▶ **Exercise brief**:
What you return should match every record exactly, with the images removed.

[Stored data entries]
[Start of Attachment]

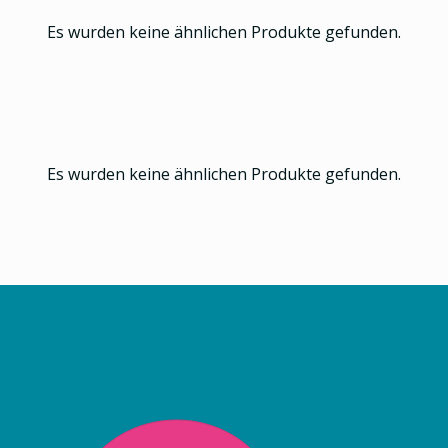
Es wurden keine ähnlichen Produkte gefunden.
Es wurden keine ähnlichen Produkte gefunden.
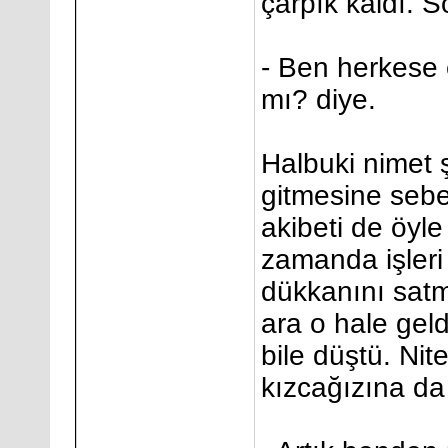
çarpık kaldı. 
- Ben herkese
mı? diye.
Halbuki nimet 
gitmesine sebe
akibeti de öyle
zamanda işleri 
dükkanını satm
ara o hale gel
bile düştü. Ni
kızcağızına da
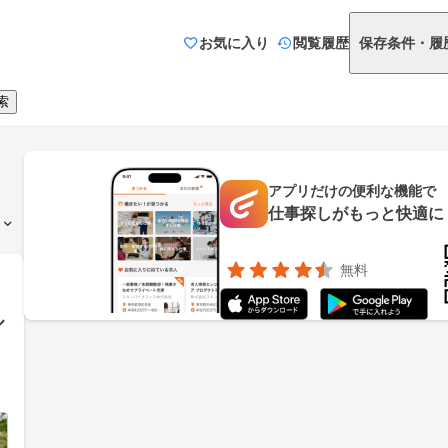
お気に入り
閲覧履歴
保存条件・履
索
アプリだけの便利な機能で
仕事探しがもっと快適に
無料
ル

[End of Attachment]

▶ **Answer to this exercise**:
Es wurden keine ähnlichen Produkte gefunden.
Es wurden keine ähnlichen Produkte gefunden.
çarpık kaldı. 
- Ben herkese
mı? diye.
Halbuki nimet 
gitmesine sebe
akibeti de öyle
zamanda işleri 
dükkanını satm
ara o hale gel
bile düştü. Ni
kızcağızına da
お気に入り
閲覧履歴
保存条件・履
索
アプリだけの便利な機能で
仕事探しがもっと快適に
無料
ル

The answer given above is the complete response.